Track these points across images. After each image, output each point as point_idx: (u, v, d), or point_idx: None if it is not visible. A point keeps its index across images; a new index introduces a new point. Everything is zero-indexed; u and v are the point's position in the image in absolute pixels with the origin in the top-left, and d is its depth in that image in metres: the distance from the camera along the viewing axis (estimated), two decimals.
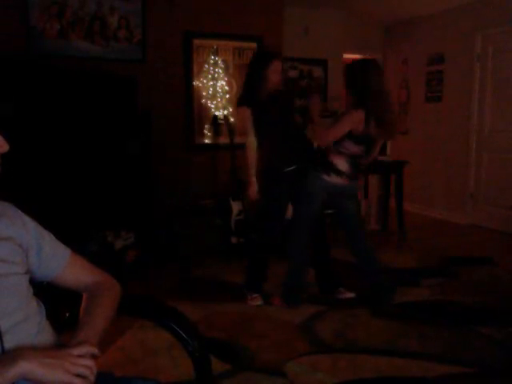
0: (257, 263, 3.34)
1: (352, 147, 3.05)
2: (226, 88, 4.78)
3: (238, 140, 4.76)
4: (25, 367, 0.88)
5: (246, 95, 3.20)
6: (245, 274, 3.40)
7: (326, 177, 3.07)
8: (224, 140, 4.81)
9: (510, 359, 2.47)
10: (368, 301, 3.22)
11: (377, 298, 3.24)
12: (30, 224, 1.13)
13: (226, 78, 4.80)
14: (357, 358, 2.50)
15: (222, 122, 4.75)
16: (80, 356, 0.96)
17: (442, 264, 4.08)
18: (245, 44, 5.01)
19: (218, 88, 4.72)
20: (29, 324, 1.03)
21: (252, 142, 3.20)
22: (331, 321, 2.97)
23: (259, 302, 3.24)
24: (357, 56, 7.35)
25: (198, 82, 4.82)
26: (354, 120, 2.95)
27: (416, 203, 6.24)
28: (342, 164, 3.08)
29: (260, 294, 3.29)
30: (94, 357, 0.99)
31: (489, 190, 5.38)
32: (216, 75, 4.71)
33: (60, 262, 1.17)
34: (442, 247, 4.66)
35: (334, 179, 3.08)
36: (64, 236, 1.27)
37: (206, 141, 4.90)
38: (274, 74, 3.09)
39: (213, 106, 4.79)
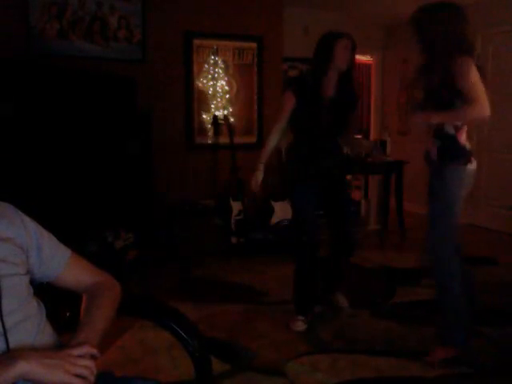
0: (300, 277, 2.92)
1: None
2: (226, 88, 4.79)
3: (237, 140, 4.78)
4: (24, 368, 0.88)
5: (302, 79, 3.04)
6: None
7: (469, 166, 2.35)
8: (224, 140, 4.81)
9: (510, 359, 2.47)
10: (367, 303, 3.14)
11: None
12: (30, 224, 1.13)
13: (226, 78, 4.80)
14: (357, 358, 2.50)
15: (222, 122, 4.75)
16: (80, 356, 0.96)
17: None
18: (245, 44, 5.01)
19: (217, 88, 4.73)
20: (29, 324, 1.03)
21: (279, 128, 2.84)
22: (331, 321, 2.97)
23: (300, 328, 2.83)
24: (357, 56, 7.37)
25: (197, 82, 4.82)
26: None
27: (416, 203, 6.24)
28: (466, 140, 2.38)
29: (305, 317, 2.87)
30: (93, 357, 0.99)
31: (489, 190, 5.38)
32: (216, 75, 4.71)
33: (60, 263, 1.17)
34: None
35: (473, 165, 2.38)
36: (64, 236, 1.27)
37: (206, 141, 4.90)
38: (343, 50, 2.71)
39: (213, 105, 4.80)
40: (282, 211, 4.61)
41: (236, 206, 4.47)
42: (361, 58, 7.41)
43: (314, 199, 2.87)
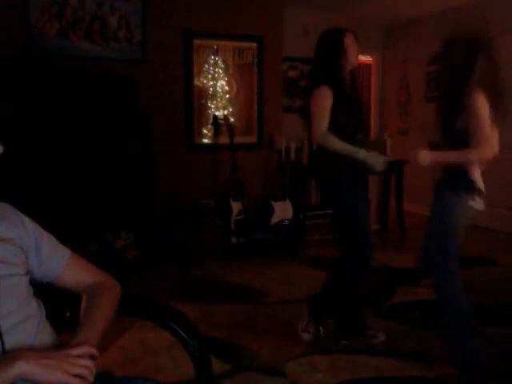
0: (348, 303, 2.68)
1: None
2: (226, 88, 4.79)
3: (237, 140, 4.78)
4: (23, 368, 0.88)
5: (325, 72, 2.53)
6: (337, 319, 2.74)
7: (471, 202, 2.28)
8: (224, 140, 4.81)
9: (509, 359, 2.47)
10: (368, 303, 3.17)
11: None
12: (30, 225, 1.13)
13: (226, 78, 4.80)
14: (357, 358, 2.50)
15: (222, 122, 4.75)
16: (79, 356, 0.96)
17: None
18: (245, 44, 5.01)
19: (218, 88, 4.73)
20: (28, 324, 1.03)
21: (326, 128, 2.47)
22: (331, 321, 2.97)
23: (306, 338, 2.69)
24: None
25: (197, 82, 4.82)
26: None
27: (416, 203, 6.24)
28: (479, 178, 2.33)
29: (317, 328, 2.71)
30: (93, 357, 0.99)
31: (489, 190, 5.37)
32: (216, 75, 4.71)
33: (59, 263, 1.17)
34: None
35: (479, 205, 2.31)
36: (64, 236, 1.27)
37: (206, 141, 4.90)
38: (353, 45, 2.55)
39: (213, 105, 4.80)
40: (281, 211, 4.61)
41: (236, 206, 4.47)
42: (361, 57, 7.41)
43: (367, 209, 2.61)
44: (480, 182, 2.32)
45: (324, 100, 2.47)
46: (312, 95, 2.54)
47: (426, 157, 2.30)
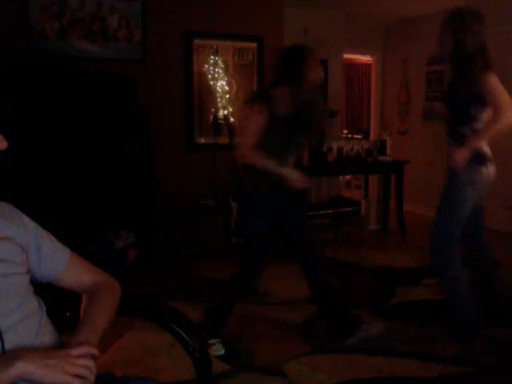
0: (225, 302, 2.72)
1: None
2: (226, 88, 4.78)
3: (237, 140, 4.77)
4: (23, 368, 0.87)
5: (282, 86, 2.52)
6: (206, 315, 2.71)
7: (484, 169, 2.41)
8: (224, 140, 4.81)
9: (510, 359, 2.47)
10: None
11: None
12: (30, 224, 1.13)
13: (226, 78, 4.80)
14: (357, 358, 2.50)
15: (222, 122, 4.75)
16: (79, 356, 0.96)
17: None
18: (245, 44, 5.01)
19: (218, 88, 4.73)
20: (29, 323, 1.02)
21: (253, 143, 2.44)
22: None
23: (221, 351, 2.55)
24: (357, 56, 7.37)
25: (197, 82, 4.82)
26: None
27: (416, 203, 6.24)
28: (486, 145, 2.41)
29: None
30: (93, 357, 0.99)
31: (489, 190, 5.37)
32: (216, 75, 4.71)
33: (59, 263, 1.17)
34: None
35: (492, 169, 2.44)
36: (64, 236, 1.27)
37: (206, 141, 4.90)
38: (316, 67, 2.59)
39: (212, 105, 4.79)
40: None
41: (236, 206, 4.47)
42: (361, 57, 7.41)
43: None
44: (486, 148, 2.40)
45: (258, 118, 2.44)
46: (250, 109, 2.52)
47: (462, 154, 2.32)
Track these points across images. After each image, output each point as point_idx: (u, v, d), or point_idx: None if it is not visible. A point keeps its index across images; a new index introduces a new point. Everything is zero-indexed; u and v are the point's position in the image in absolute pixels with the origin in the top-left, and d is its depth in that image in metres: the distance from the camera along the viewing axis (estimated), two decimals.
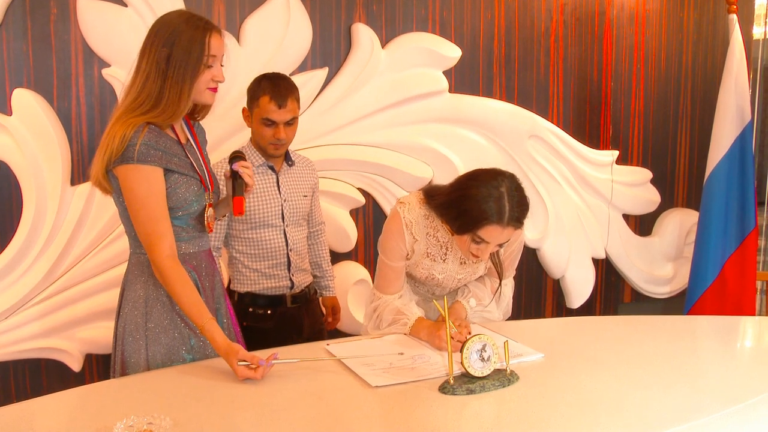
━━━━━━━━━━━━━━━━
### [What to work on]
Leaving the pictures out, set down exactly the lines from the one with "47: (426, 157, 2.30)" through the end of the records.

### [Solution to this exercise]
47: (426, 157, 2.30)
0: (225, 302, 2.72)
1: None
2: (226, 88, 4.78)
3: (237, 140, 4.77)
4: (23, 368, 0.87)
5: (282, 86, 2.52)
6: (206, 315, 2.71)
7: (484, 169, 2.41)
8: (224, 140, 4.81)
9: (510, 359, 2.47)
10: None
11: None
12: (30, 224, 1.13)
13: (226, 78, 4.80)
14: (357, 358, 2.50)
15: (222, 122, 4.75)
16: (79, 356, 0.96)
17: None
18: (245, 44, 5.01)
19: (218, 88, 4.73)
20: (29, 323, 1.02)
21: (253, 143, 2.44)
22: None
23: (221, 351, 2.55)
24: (357, 56, 7.37)
25: (197, 82, 4.82)
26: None
27: (416, 203, 6.24)
28: (486, 145, 2.41)
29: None
30: (93, 357, 0.99)
31: (489, 190, 5.37)
32: (216, 75, 4.71)
33: (59, 263, 1.17)
34: None
35: (492, 169, 2.44)
36: (64, 236, 1.27)
37: (206, 141, 4.90)
38: (316, 67, 2.59)
39: (212, 105, 4.79)
40: None
41: (236, 206, 4.47)
42: (361, 57, 7.41)
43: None
44: (486, 148, 2.40)
45: (258, 118, 2.44)
46: (250, 109, 2.52)
47: (462, 154, 2.32)
Track these points across images. After each image, output each point as point_idx: (u, v, d), or point_idx: None if it is not visible. A point keeps its index across images; a new index introduces a new point. Everything is zero-indexed; u and v are the point's position in the image in absolute pixels with the origin in the top-left, and d is its depth in that image in metres: the distance from the camera along the viewing axis (estimated), two decimals.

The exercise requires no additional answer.